State the number of lines that hold "degrees" in the records below, with no other words.

EXTRACTED ENTRIES: Begin

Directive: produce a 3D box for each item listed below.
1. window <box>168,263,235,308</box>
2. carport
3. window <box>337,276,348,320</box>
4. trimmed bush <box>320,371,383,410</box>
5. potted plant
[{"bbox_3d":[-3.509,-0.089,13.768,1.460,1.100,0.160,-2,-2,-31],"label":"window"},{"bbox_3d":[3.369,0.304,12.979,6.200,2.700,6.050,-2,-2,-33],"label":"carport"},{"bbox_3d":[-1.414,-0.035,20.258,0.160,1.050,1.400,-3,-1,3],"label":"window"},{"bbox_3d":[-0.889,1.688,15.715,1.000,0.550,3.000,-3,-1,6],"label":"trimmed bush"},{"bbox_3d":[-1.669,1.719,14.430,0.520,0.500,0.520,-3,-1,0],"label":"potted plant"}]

EXTRACTED ENTRIES: End
EXTRACTED ENTRIES: Begin

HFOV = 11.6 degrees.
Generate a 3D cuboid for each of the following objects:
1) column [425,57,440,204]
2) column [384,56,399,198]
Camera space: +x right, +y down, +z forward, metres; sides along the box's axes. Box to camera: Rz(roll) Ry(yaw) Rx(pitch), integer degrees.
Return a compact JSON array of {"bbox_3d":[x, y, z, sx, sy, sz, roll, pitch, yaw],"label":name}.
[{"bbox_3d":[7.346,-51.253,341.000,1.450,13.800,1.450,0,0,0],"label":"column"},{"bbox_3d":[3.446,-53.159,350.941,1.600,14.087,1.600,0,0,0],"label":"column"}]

EXTRACTED ENTRIES: End

RESPONSE >> 2